A place of interaction for people, objects, and cultures—and a key location in the town of Niigata
The port of Niigata was formed around the 16th century as a hub for river and marine shipping and transport. Shipments from mountains and villages were carried here by river boats along the Shinano and Agano rivers, and cargo from the Sea of Japan was carried here by ships from all over Japan, including the Kitamae-bune shipping route.
In the first year of the Meiji era (1869), the town of Niigata started as one of Japan’s five open port cities and entered a new era of civilization. Over time, the town’s area expanded, and in 2007 it became a government-designated city. Although shipping of goods has changed to overland transport and the urban streetscape may have changed, the spirit of the port of Niigata, always accepting and welcoming of visitors, has not changed. Furumachi has inherited a long history as a pivotal location.
This is a computer-generated image of the port of Niigata during the Genroku period (1688–1704) of the Edo era. You can see that the town of Niigata, which was built in 1655, has almost the same streetscape as the area around Furumachi today. In 1697, about 3,500 cargo vessels called in to the port of Niigata. At the bottom right of the picture is the Susaki guard station, where the paperwork for each ship was received, while behind this was Mount Hiyori (Hiyoriyama), where the piloting of ships entering and exiting the port was performed. The compass stone is still present there today.

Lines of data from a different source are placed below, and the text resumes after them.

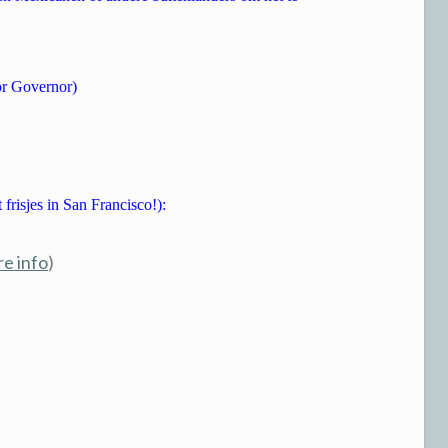
or Governor)
frisjes in San Francisco!):
e info
)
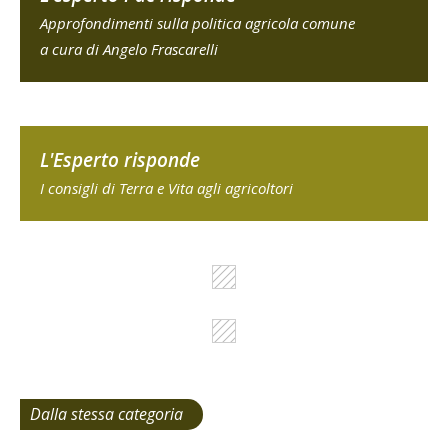
Approfondimenti sulla politica agricola comune
a cura di Angelo Frascarelli
L'Esperto risponde
I consigli di Terra e Vita agli agricoltori
Dalla stessa categoria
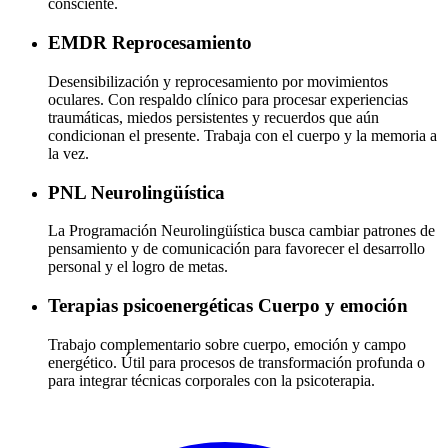
consciente.
EMDR
Reprocesamiento
Desensibilización y reprocesamiento por movimientos
oculares. Con respaldo clínico para procesar experiencias
traumáticas, miedos persistentes y recuerdos que aún
condicionan el presente. Trabaja con el cuerpo y la memoria a
la vez.
PNL
Neurolingüística
La Programación Neurolingüística busca cambiar patrones de
pensamiento y de comunicación para favorecer el desarrollo
personal y el logro de metas.
Terapias psicoenergéticas
Cuerpo y emoción
Trabajo complementario sobre cuerpo, emoción y campo
energético. Útil para procesos de transformación profunda o
para integrar técnicas corporales con la psicoterapia.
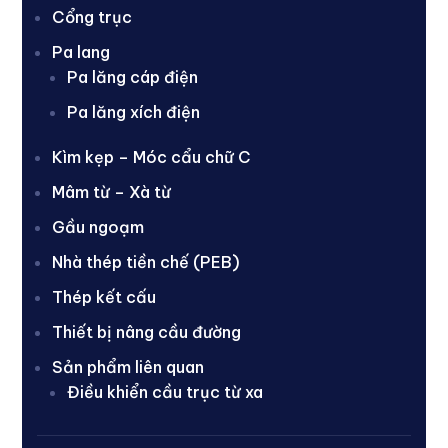
Cổng trục
Pa lang
Pa lăng cáp điện
Pa lăng xích điện
Kìm kẹp – Móc cẩu chữ C
Mâm từ – Xà từ
Gầu ngoạm
Nhà thép tiền chế (PEB)
Thép kết cấu
Thiết bị nâng cầu đường
Sản phẩm liên quan
Điều khiển cầu trục từ xa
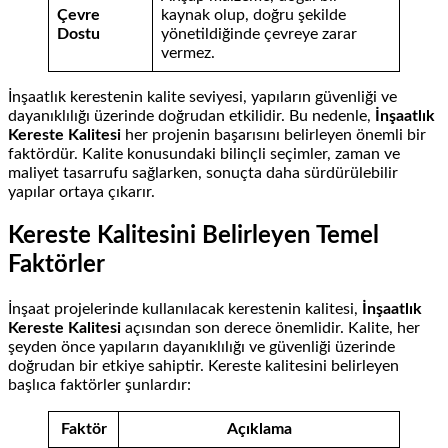
Çevre
kaynak olup, doğru şekilde
Dostu
yönetildiğinde çevreye zarar
vermez.
İnşaatlık kerestenin kalite seviyesi, yapıların güvenliği ve
dayanıklılığı üzerinde doğrudan etkilidir. Bu nedenle,
İnşaatlık
Kereste Kalitesi
her projenin başarısını belirleyen önemli bir
faktördür. Kalite konusundaki bilinçli seçimler, zaman ve
maliyet tasarrufu sağlarken, sonuçta daha sürdürülebilir
yapılar ortaya çıkarır.
Kereste Kalitesini Belirleyen Temel
Faktörler
İnşaat projelerinde kullanılacak kerestenin kalitesi,
İnşaatlık
Kereste Kalitesi
açısından son derece önemlidir. Kalite, her
şeyden önce yapıların dayanıklılığı ve güvenliği üzerinde
doğrudan bir etkiye sahiptir. Kereste kalitesini belirleyen
başlıca faktörler şunlardır:
Faktör
Açıklama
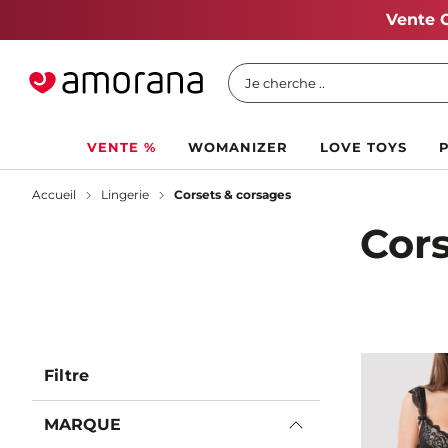
Je cherche ..
VENTE %
WOMANIZER
LOVE TOYS
Accueil
Lingerie
Corsets & corsages
Cors
Filtre
MARQUE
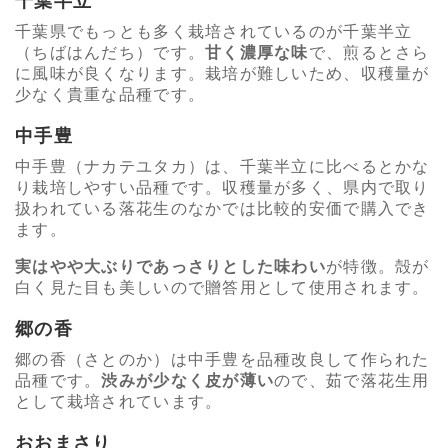
千葉半立
千葉県でもっとも多く栽培されているのが千葉半立
（ちばはんだち）です。
甘く濃厚な味
で、煎るとさら
に風味が良くなります。栽培が難しいため、収穫量が
少なく貴重な品種です。
中手豊
中手豊（ナカテユタカ）は、千葉半立に比べるとかな
り栽培しやすい品種です。収穫量が多く、県内で取り
扱われている落花生のなかでは比較的安価で購入でき
ます。
実はやや大ぶりであっさりとした味わい
が特徴。殻が
白く見た目も美しいので贈答用として使用されます。
郷の香
郷の香（さとのか）は中手豊を品種改良して作られた
品種です。
渋みが少なく皮が薄い
ので、茹で落花生用
として栽培されています。
おおまさり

This is a bird's-eye view of Niigata City, drawn around 1938 by Hatsusaburo Yoshida. With the Okochi diversion channel completed and the banks of the Shinano River and the Bandai Bridge evident, the port of Niigata has retained its appearance up to the present day, aside from Bandai Island. After that, the Sekiya Diversion Channel was excavated, giving Niigata island its current shape.
Walking distance from Furumachi Cultural properties & scenic spots
This beautiful stone bridge with six arches is a beloved symbol of Niigata City. The original (first-generation) bridge was constructed in 1886, and the current (third-generation) Bandai Bridge was built in 1929.
弘化3(1846)This long-established restaurant first opened in 1846. Its three-story wooden construction is a highlight, and its seven buildings are nationally registered as important tangible cultural properties. Opening onto Furumachi-dori, it has a large gate leading to the main entrance, and in the evening visitors enjoy the spectacular atmosphere and scenery.
You’ll want to walk! Recommended street spots
明暦元年(Furumachi is home to many streets and alleys—here, many of the streets built in the first year of the Meireki era (1655) remain almost unchanged. Among these, Nabejaya-dori and Shirakabe-dori streets are recommended spots where you can really feel the atmosphere of Niigata's Kagai (geisha) district and old residential district.
The long-established Nabejaya restaurant faces onto this street, which runs between Furumachi-dori and Higashibori-dori Streets. There are many priceless wooden buildings, such as former geisha houses, and many restaurants here still use these buildings, creating an elegant streetscape.
Niigata's oldest restaurant, Ikinari-ya, adjoins the former Saito family residence on a street full of atmosphere, while the surrounding streets are home to the Northern Culture Museum of Niigata and the Niigata City Art Museum.